Consiste en trocear el pollo en varias partes y dejarlo dorar en una cazuela con un fondo de aceite. Cuando ya adquiera un poco de color, se le añadirán dientes de ajo troceados que le darán más sabor al pollo. Por último, se rociara el pollo con un vaso de vino blanco y se dejará a cocción lenta durante 45 minutos.

Pollo a la cerveza:

Se trocea el pollo en cuartos y se dora en una cazuela con sal, aceite y pimienta. Cuando ya tiene color se le añade verdura picada y se rehoga el pollo con cerveza. El último paso es añadir un poco de harina para que la salsa se espese y ya estará listo para servir en el plato.

Pollo a la canela:

Se pica la cebolla muy fina y se pocha en una cazuela con aceite de oliva. Cuando la cebolla esté bien pochada se añaden los muslos de pollo, los dientes de ajo y el palo de canela. Una vez que los muslos estén dorados, se añade un poco de vino blanco para dar sustancia al caldo y se deja cocer durante 20 minutos hasta que el alcohol se evapore.

Pollo con chocolate:

Se salpimenta el pollo, se reboza en harina y se fríe en la cazuela a fuego fuerte hasta que se dore. A continuación, se añaden las verduras troceadas, se vierte una copa de coñac y se flambea. A los veinte minutos se extraen los trozos de pollo de la cazuela y se pasa la salsa por el pasapurés. Después, se vuelve a verter la salsa en la cazuela y se añade el chocolate. Por último, se cocina a fuego lento hasta que esté todo integrado.

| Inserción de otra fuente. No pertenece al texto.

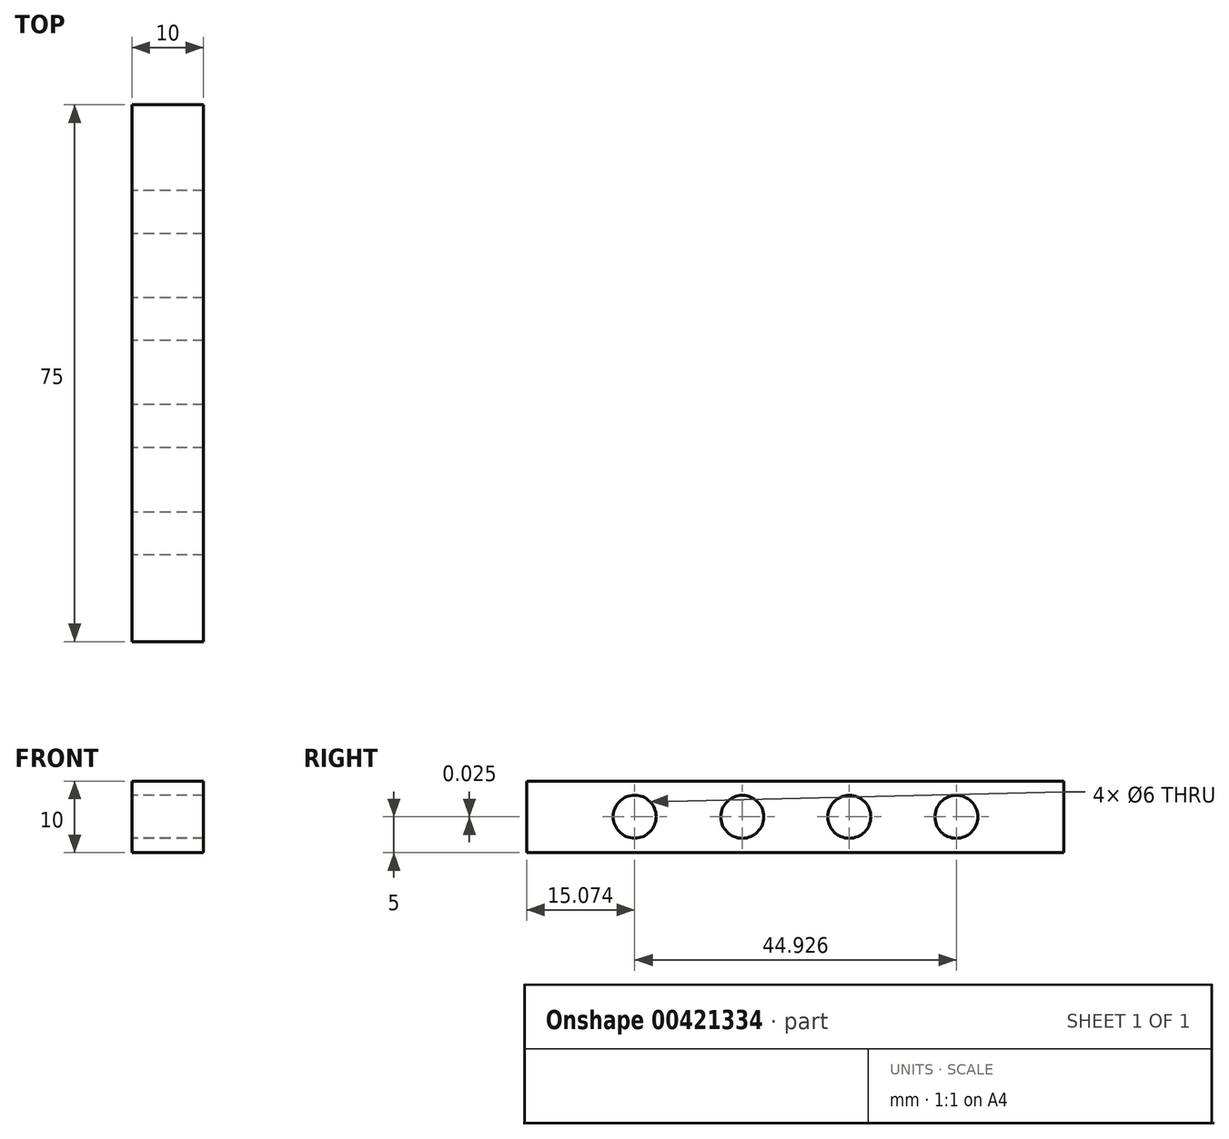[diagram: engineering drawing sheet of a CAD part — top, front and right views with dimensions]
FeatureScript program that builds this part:
annotation { "Feature Type Name" : "Feature", "Feature Type Description" : "" }
export const myFeature = defineFeature(function(context is Context, id is Id, definition is map)
    precondition{}
    {
        {
            var Q0;
            Q0=qCreatedBy(makeId("Front.planeOp"),FACE);
            var sketch = newSketch(context, id + "F0", { "sketchPlane" : qUnion([Q0])});
            skLineSegment(sketch, "E0.bottom", {"start": v(5, 5) * mm, "end": v(-5, 5) * mm});
            skLineSegment(sketch, "E0.top", {"start": v(5, -5) * mm, "end": v(-5, -5) * mm});
            skLineSegment(sketch, "E0.left", {"start": v(5, 5) * mm, "end": v(5, -5) * mm});
            skLineSegment(sketch, "E0.right", {"start": v(-5, 5) * mm, "end": v(-5, -5) * mm});
            skPoint(sketch, "E0.middle", {"position": v(0, 0) * mm});
            skSolve(sketch);
        }
        {
            var Q0;
            Q0=makeQuery(id+"F0.imprint","IMPRINT",FACE,{"disambiguationData":[TD([[makeQuery(id+"F0.imprint","IMPRINT",EDGE,{"derivedFrom":sQuery(id+"F0.wireOp",EDGE,"E0.bottom")}),1.0]])]});
            extrude(context, id + "F1", {"entities" : qUnion([Q0]), "depth" : 75 * mm});
        }
        {
            var Q0;
            Q0=makeQuery(id+"F1.opExtrude","SWEPT_FACE",FACE,{"disambiguationData":[OSD([sQuery(id+"F0.wireOp",EDGE,"E0.right")])]});
            var sketch = newSketch(context, id + "F2", { "sketchPlane" : qUnion([Q0])});
            skCircle(sketch, "E1", {"center": v(15, 0) * mm, "radius": 3 * mm});
            skCircle(sketch, "E2", {"center": v(29.96, 0) * mm, "radius": 3 * mm});
            skCircle(sketch, "E3", {"center": v(44.9, 0) * mm, "radius": 3 * mm});
            skCircle(sketch, "E4", {"center": v(59.93, 0.03) * mm, "radius": 3 * mm});
            skSolve(sketch);
        }
        {
            var Q0;
            Q0=makeQuery(id+"F2.imprint","IMPRINT",FACE,{"disambiguationData":[TD([[makeQuery(id+"F2.imprint","IMPRINT",EDGE,{"derivedFrom":sQuery(id+"F2.wireOp",EDGE,"E1")}),1.0]])]});
            var Q1;
            Q1=makeQuery(id+"F2.imprint","IMPRINT",FACE,{"disambiguationData":[TD([[makeQuery(id+"F2.imprint","IMPRINT",EDGE,{"derivedFrom":sQuery(id+"F2.wireOp",EDGE,"E2")}),1.0]])]});
            var Q2;
            Q2=makeQuery(id+"F2.imprint","IMPRINT",FACE,{"disambiguationData":[TD([[makeQuery(id+"F2.imprint","IMPRINT",EDGE,{"derivedFrom":sQuery(id+"F2.wireOp",EDGE,"E3")}),1.0]])]});
            var Q3;
            Q3=makeQuery(id+"F2.imprint","IMPRINT",FACE,{"disambiguationData":[TD([[makeQuery(id+"F2.imprint","IMPRINT",EDGE,{"derivedFrom":sQuery(id+"F2.wireOp",EDGE,"E4")}),1.0]])]});
            extrude(context, id + "F3", {"entities" : qUnion([Q0, Q1, Q2, Q3]), "operationType" : NewBodyOperationType.REMOVE, "oppositeDirection" : true, "depth" : 25 * mm});
        }
    });
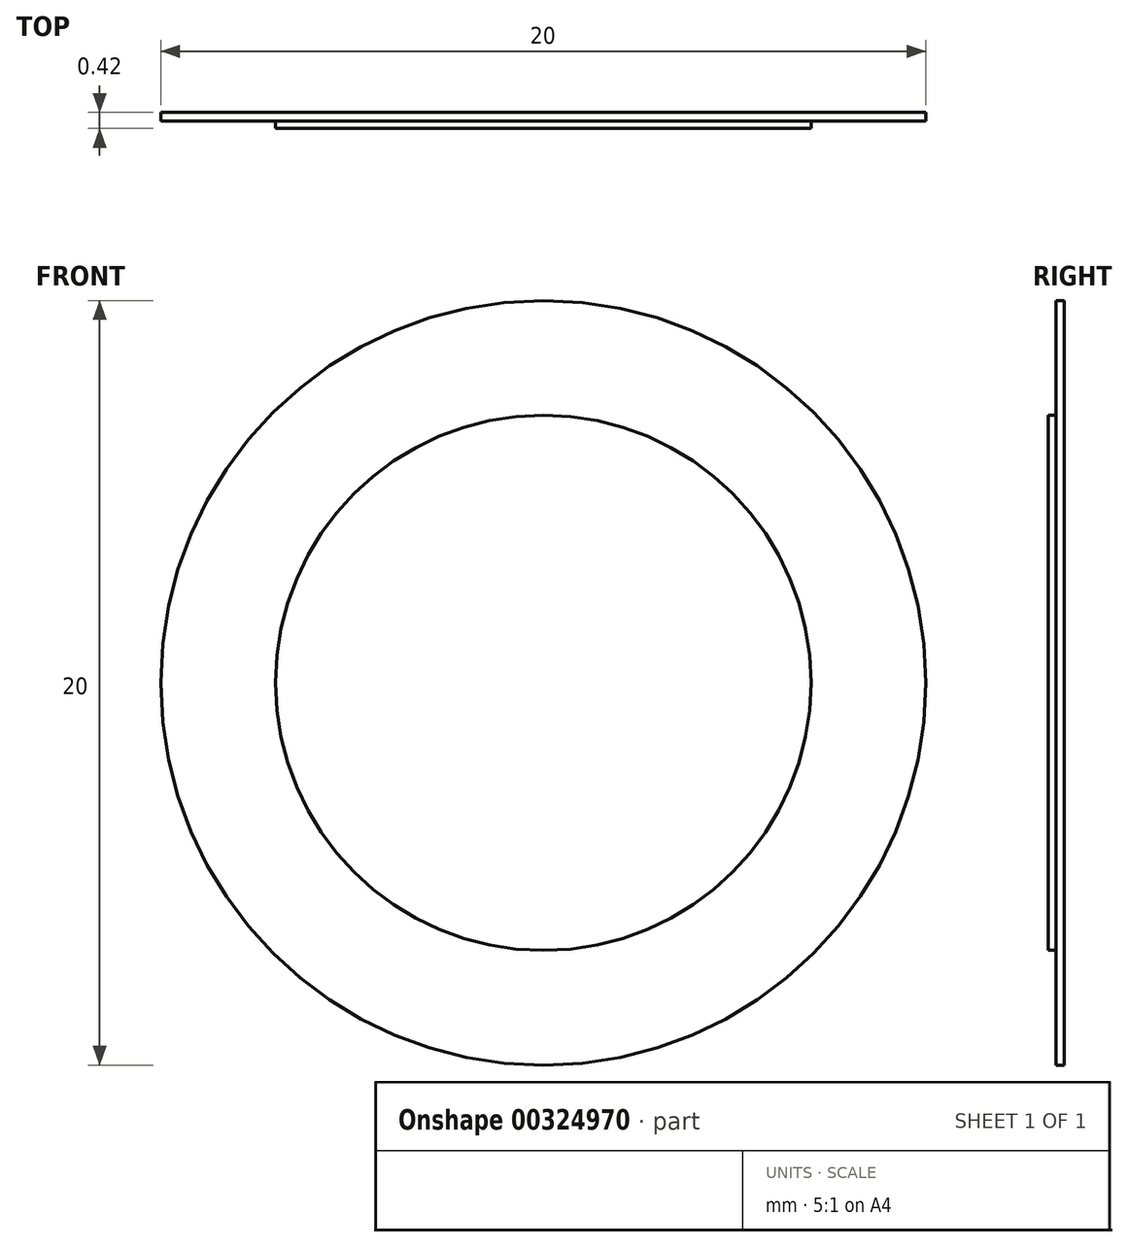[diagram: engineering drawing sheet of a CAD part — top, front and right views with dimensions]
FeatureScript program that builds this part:
annotation { "Feature Type Name" : "Feature", "Feature Type Description" : "" }
export const myFeature = defineFeature(function(context is Context, id is Id, definition is map)
    precondition{}
    {
        {
            var Q0;
            Q0=qCreatedBy(makeId("Front.planeOp"),FACE);
            var sketch = newSketch(context, id + "F0", { "sketchPlane" : qUnion([Q0])});
            skCircle(sketch, "E0", {"center": v(0, 0) * mm, "radius": 10 * mm});
            skCircle(sketch, "E1", {"center": v(0, 0) * mm, "radius": 7 * mm});
            skSolve(sketch);
        }
        {
            var Q0;
            Q0=makeQuery(id+"F0.imprint","IMPRINT",FACE,{"disambiguationData":[TD([[makeQuery(id+"F0.imprint","IMPRINT",EDGE,{"derivedFrom":sQuery(id+"F0.wireOp",EDGE,"E0")}),1.0]])]});
            var Q1;
            Q1=makeQuery(id+"F0.imprint","IMPRINT",FACE,{"disambiguationData":[TD([[makeQuery(id+"F0.imprint","IMPRINT",EDGE,{"derivedFrom":sQuery(id+"F0.wireOp",EDGE,"E1")}),1.0]])]});
            extrude(context, id + "F1", {"entities" : qUnion([Q0, Q1]), "oppositeDirection" : true, "depth" : .22 * mm});
        }
        {
            var Q0;
            Q0=makeQuery(id+"F0.imprint","IMPRINT",FACE,{"disambiguationData":[TD([[makeQuery(id+"F0.imprint","IMPRINT",EDGE,{"derivedFrom":sQuery(id+"F0.wireOp",EDGE,"E1")}),1.0]])]});
            extrude(context, id + "F2", {"entities" : qUnion([Q0]), "depth" : .2 * mm});
        }
    });
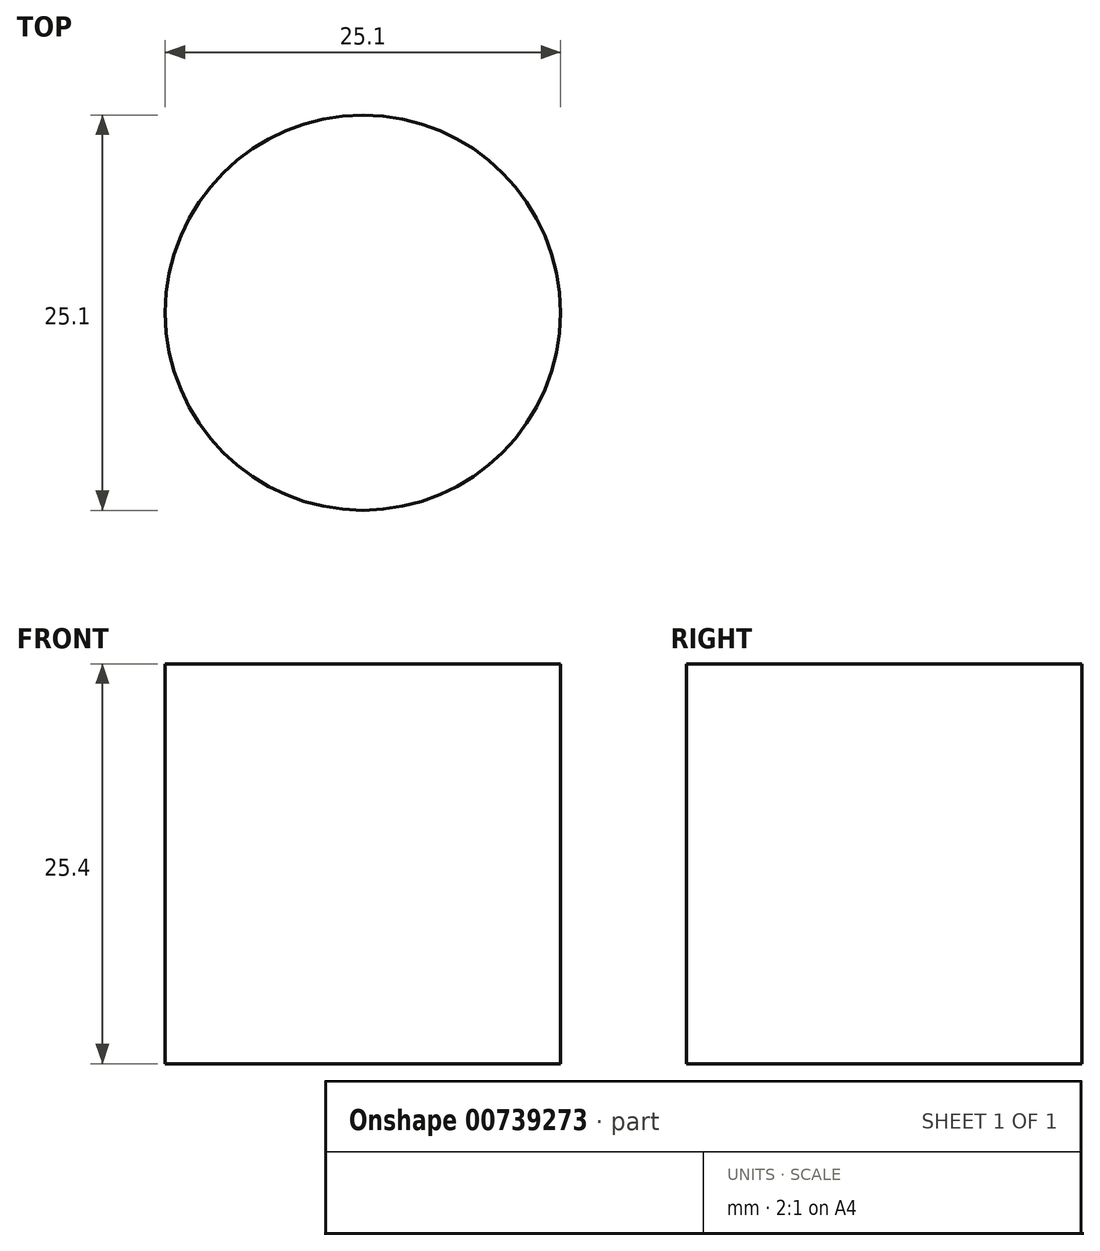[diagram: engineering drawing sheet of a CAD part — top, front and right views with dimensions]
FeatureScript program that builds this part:
annotation { "Feature Type Name" : "Feature", "Feature Type Description" : "" }
export const myFeature = defineFeature(function(context is Context, id is Id, definition is map)
    precondition{}
    {
        {
            var Q0;
            Q0=qCreatedBy(makeId("Top.planeOp"),FACE);
            var sketch = newSketch(context, id + "F0", { "sketchPlane" : qUnion([Q0])});
            skCircle(sketch, "E0", {"center": v(0, 0) * mm, "radius": 12.55 * mm});
            skSolve(sketch);
        }
        {
            var Q0;
            Q0 = qSketchRegion(id + "F0", true);
            extrude(context, id + "F1", {"entities" : qUnion([Q0]), "depth" : 25.4 * mm, "offsetDistance" : 25.4 * mm});
        }
    });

Pollo con salsa de yogurt y nueces:

Se rocía el pollo con salsa de limón, se salpimenta y se deja dorar a fuego fuerte en una cacerola. Cuando esté dorado se vierte vino y se lleva hasta la ebullición. Tras esto, se agrega el caldo y se añade una hoja de laurel para dar sabor. Al mismo tiempo se trituran las nueces y el ajo en una batidora hasta que quede todo revuelto en una misma salsa. Cuando el pollo esté en su punto se saca del fuego y se le vierte la salsa de nueces. El último paso es añadir el yogur al caldo de la cacerola y cocer a fuego lento cinco minutos. Como toque final se puede espolvorear un poco de perejil para darle sabor.